His party's future seems brighter at the moment than that of Labour - or the Tories.
Can a new leader rescue the Conservative Party from the turmoil and chaos into which it is now embedded?
It would seem that someone of the stature of Margaret Thatcher would be required to restore the party's fortunes.
But I see no one of that stature in the motley line-up of candidates aspiring to replace Theresa May.
Boris Johnson seems too bull-headed to fill that role in a bid to face up to the bullies of Brussels over Brexit and to end the apparently craven Tory attitude towards the EU grandees.
Michael Gove, the Environment Secretary, has shown commendable honesty in admitting that he took cocaine as a younger man, but he does not appear to be a tough enough character to deal with Brussels.
It may be that the Brussels negotiators are being deliberately tough on Britain to deter other EU states, like Holland, from trying to leave the EU themselves.
The UK needs to be thumping the table and dictating terms with Brussels with far more vigour than it has shown so far.
But the prospects of that happening appear bleak.
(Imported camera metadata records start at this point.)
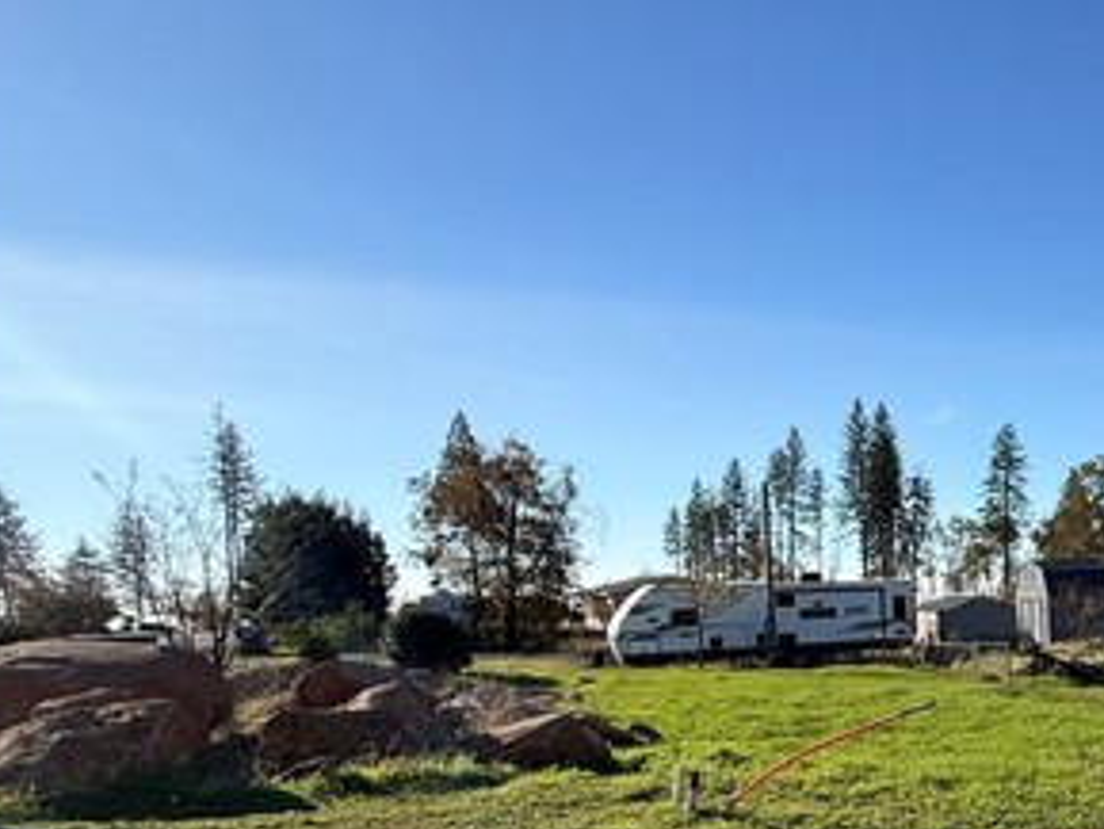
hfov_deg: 45.6
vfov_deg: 43.8
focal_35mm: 31
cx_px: 1180
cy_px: 638
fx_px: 989
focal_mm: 2.22
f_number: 2.2
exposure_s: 1/2410
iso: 50
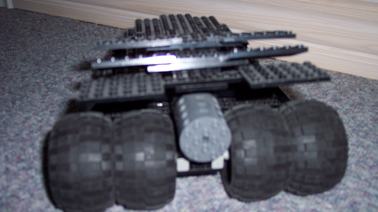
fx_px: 431
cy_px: 118
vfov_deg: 27.7
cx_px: 189
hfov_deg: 47.4
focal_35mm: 43
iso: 100
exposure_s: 1/60
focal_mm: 8
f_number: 2.8
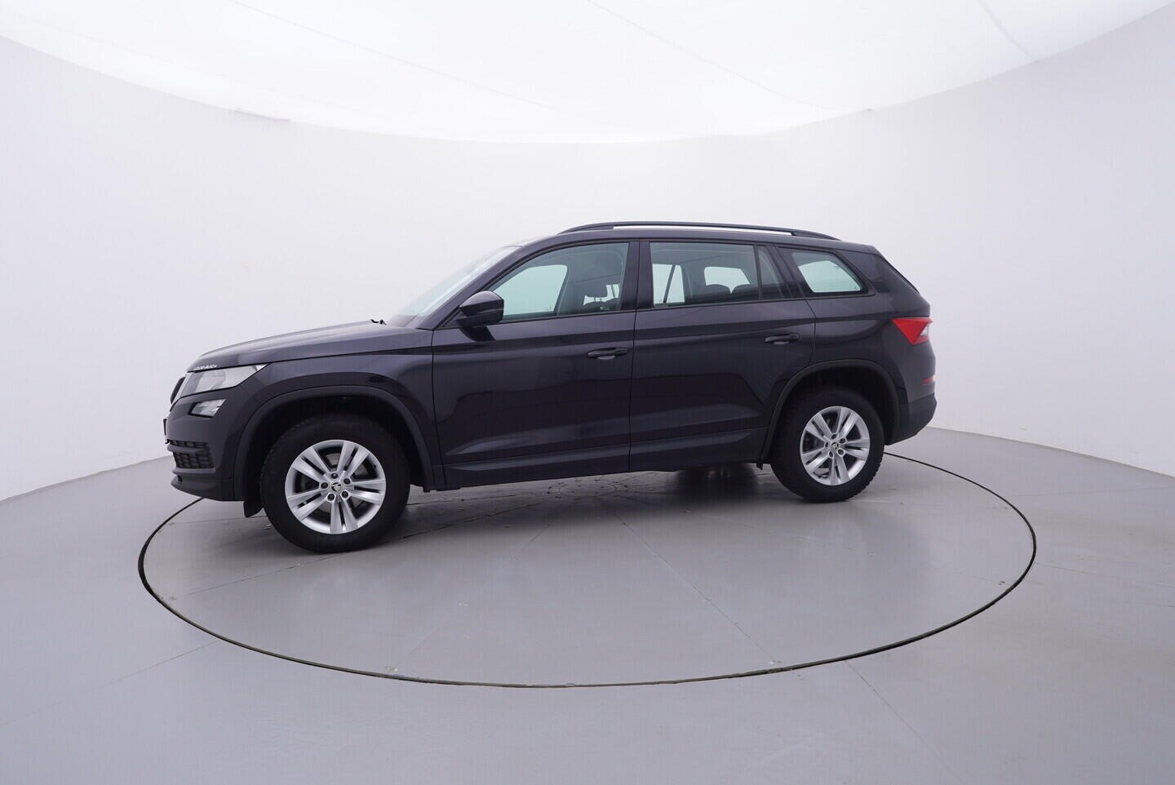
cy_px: 392
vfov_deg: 56.2
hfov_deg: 77.3
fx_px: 735
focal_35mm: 22
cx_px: 588
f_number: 5
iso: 200
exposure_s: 1/80
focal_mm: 15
Sadiq Khan, the Mayor of London, must be gratified that President Trump spent so much time talking about him during his state visit last week - even though all his words were derogatory and insulting towards him.
As a relatively minor figure in the UK political field, Khan is fortunate to have even been recognised by Trump.
He has, ironically, achieved worldwide fame - or perhaps notoriety - by being described by Trump as a "stone cold loser".
The arrival on British soil of that great engineering masterpiece Air Force One carrying President Trump reminds me of the occasion when President Clinton asked me if I wanted a lift back from Pittsburgh to Washington in Air Force One. It was a no-brainer.
The aircraft is like a five-star hotel, but without the demeaning and grovelling staff usually found in such establishments.
It has a shower, a bathroom, bedrooms, a telephone exchange and many other amenities besides.
When I took my seat, I was given a Coca-Cola and foolishly put it on the table in front of me.
When the aircraft took off, it was so smooth that I barely noticed it. The Coca-Cola, however, tipped over and the drink covered my shirt front.
So, when President Clinton came round to see how I was getting on, he was confronted by a bedraggled and stained shirt.
Not a pretty sight for the leader of the free world to gaze upon.